Adam Wright and Adam Wright

Normally when the fall semester rolls around, administrators at the University do not mind that they will be bogged down with questions and concerns from overwhelmed freshmen and their parents.

But when enrollment records showed there would be an increase of almost 300 more new students this year than last, University faculty scrambled to plan for the imminent influx.

Vice provost and professor Al Gonzalez said, “We needed a proposal to prepare for the large number of fall students” .

Created in July, the Fall Transition Program helps new students who have extraordinary questions or problems. They are referred to the program by administrators who can then help more students with less difficult issues and minimize their own strain in the process.
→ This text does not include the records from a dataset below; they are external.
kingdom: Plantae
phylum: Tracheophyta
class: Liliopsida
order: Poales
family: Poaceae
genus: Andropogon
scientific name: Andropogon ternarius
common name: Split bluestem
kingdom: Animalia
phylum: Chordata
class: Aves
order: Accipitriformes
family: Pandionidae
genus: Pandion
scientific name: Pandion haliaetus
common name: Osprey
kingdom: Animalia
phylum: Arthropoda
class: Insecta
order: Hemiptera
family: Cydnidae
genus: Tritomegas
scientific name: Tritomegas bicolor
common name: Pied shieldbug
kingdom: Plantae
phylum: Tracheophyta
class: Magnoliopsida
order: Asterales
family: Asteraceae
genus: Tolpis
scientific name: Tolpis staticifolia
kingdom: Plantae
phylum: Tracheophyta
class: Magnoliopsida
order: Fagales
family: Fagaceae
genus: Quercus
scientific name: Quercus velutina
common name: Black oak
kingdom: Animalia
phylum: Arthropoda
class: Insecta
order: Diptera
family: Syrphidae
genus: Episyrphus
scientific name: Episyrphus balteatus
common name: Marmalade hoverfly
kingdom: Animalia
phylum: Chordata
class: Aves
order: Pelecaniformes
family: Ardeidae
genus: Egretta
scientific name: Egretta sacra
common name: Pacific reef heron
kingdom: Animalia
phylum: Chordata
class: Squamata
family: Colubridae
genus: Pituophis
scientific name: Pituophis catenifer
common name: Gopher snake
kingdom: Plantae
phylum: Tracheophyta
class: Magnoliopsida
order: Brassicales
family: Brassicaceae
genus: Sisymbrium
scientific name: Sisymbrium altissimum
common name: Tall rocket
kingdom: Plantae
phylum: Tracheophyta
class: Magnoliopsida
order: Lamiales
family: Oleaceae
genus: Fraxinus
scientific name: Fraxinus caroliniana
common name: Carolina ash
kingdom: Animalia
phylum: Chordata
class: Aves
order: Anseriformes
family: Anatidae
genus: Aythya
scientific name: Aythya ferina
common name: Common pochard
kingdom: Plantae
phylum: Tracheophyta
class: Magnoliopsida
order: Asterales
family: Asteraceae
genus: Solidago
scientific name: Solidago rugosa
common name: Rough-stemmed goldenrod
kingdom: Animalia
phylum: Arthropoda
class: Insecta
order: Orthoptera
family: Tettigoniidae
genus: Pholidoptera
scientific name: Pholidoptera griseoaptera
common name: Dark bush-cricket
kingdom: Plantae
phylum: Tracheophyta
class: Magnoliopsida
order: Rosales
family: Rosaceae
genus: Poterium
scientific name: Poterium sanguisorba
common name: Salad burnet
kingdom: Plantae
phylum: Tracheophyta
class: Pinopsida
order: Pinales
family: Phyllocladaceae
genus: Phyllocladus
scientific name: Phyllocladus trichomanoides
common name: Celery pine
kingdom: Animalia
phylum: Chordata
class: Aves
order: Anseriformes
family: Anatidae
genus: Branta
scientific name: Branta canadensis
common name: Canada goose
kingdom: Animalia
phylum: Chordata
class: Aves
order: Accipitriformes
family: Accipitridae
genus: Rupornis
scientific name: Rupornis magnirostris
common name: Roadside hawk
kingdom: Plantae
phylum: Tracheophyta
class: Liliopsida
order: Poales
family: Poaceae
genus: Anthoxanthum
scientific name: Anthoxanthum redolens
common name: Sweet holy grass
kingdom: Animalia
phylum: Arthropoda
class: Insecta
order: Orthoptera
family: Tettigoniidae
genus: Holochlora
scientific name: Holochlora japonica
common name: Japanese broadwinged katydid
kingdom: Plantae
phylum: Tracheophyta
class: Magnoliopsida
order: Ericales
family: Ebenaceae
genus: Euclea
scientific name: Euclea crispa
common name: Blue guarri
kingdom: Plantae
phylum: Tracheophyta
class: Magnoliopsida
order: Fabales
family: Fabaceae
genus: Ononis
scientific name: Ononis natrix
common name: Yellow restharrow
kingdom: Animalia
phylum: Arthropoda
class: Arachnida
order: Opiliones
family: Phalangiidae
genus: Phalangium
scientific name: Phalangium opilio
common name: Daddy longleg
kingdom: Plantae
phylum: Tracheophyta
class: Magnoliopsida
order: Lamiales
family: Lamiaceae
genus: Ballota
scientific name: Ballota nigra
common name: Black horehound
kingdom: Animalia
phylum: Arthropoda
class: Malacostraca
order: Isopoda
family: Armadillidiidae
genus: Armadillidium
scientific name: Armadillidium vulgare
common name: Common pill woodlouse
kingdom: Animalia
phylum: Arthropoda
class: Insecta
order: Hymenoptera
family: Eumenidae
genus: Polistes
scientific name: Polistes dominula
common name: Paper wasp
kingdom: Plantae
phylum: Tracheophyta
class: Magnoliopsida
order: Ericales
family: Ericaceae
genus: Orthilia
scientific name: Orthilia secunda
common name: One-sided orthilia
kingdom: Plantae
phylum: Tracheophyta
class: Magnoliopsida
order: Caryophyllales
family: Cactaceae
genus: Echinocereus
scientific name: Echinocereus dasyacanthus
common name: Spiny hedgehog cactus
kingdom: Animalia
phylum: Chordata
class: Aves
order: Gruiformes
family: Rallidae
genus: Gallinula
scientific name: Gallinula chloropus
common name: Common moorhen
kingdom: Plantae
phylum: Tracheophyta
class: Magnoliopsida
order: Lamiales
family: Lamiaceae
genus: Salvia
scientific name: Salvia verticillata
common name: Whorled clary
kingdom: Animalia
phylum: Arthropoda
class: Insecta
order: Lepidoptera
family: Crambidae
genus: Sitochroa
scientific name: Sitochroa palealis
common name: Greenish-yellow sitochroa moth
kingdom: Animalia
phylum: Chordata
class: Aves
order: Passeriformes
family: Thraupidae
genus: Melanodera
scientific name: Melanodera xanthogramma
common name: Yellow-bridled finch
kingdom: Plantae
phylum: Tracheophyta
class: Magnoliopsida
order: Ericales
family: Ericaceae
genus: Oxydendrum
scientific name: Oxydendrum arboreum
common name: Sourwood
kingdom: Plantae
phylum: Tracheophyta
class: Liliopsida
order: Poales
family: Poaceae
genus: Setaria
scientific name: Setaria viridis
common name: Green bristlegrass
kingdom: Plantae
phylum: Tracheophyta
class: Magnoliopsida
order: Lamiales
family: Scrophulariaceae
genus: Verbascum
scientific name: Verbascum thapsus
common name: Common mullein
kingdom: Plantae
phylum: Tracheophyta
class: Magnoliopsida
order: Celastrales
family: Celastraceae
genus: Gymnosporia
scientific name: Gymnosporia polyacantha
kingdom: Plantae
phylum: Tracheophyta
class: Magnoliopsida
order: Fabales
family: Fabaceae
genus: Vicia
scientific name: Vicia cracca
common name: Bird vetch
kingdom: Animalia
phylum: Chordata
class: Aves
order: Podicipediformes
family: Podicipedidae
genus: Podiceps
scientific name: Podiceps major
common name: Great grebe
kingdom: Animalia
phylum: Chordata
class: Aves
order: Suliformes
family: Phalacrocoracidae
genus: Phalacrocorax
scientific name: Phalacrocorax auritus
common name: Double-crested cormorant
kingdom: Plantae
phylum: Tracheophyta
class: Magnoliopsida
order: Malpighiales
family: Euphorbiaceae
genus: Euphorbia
“We’re not expecting more problems or think the offices can’t help,” Gonzalez, who co-chairs the program, said. “With more students, we wanted to be prepared for things that are unexpected.”

Within the program, a Ready Response Team, made up of faculty from various departments, is on call from 8a.m. to 5 p.m. to assist students or their parents. Only one of the five members that comprise the team is available during the nine-hour shift, but all are instructed that their team job takes priority over other tasks, according to team member Jill Carr.

The team communicates with all offices on campus, including Financial Aid and Registration and Records, so that it can help with almost any dilemma.

Since it only deals with extreme issues, only a few students and parents have been referred to the team. Their problems were mostly concerned with personal or financial matters, according to Connie Ruhl-Smith, who sits on the steering committee for the program.

Earlier this week, everyone on campus was able to benefit from the team’s unique services. Golf carts with bold, orange “Ask Me” signs pasted to them strolled around the major thoroughfares on campus to help with directions and a wide variety of questions.

“The students were all wide-eyed and excited,” said Conrad McRoberts, the senior research associate in the Office of Institutional Research, who drove a cart on Monday and Tuesday. “We received lots of positive responses.”

Although the carts only served the campus on the first two days of the semester, talk of extending the mobile kiosks next fall has already begun because of the enormous reaction the innovative plan has received. “Ask Me” drivers received inquiries from an average of 50 misguided students — and some new faculty members– during each of their four-hour shifts.

The rest of the program is set to run until Sept. 10. Depending on the response the team receives from administrators, students and parents, it could be extended for next year.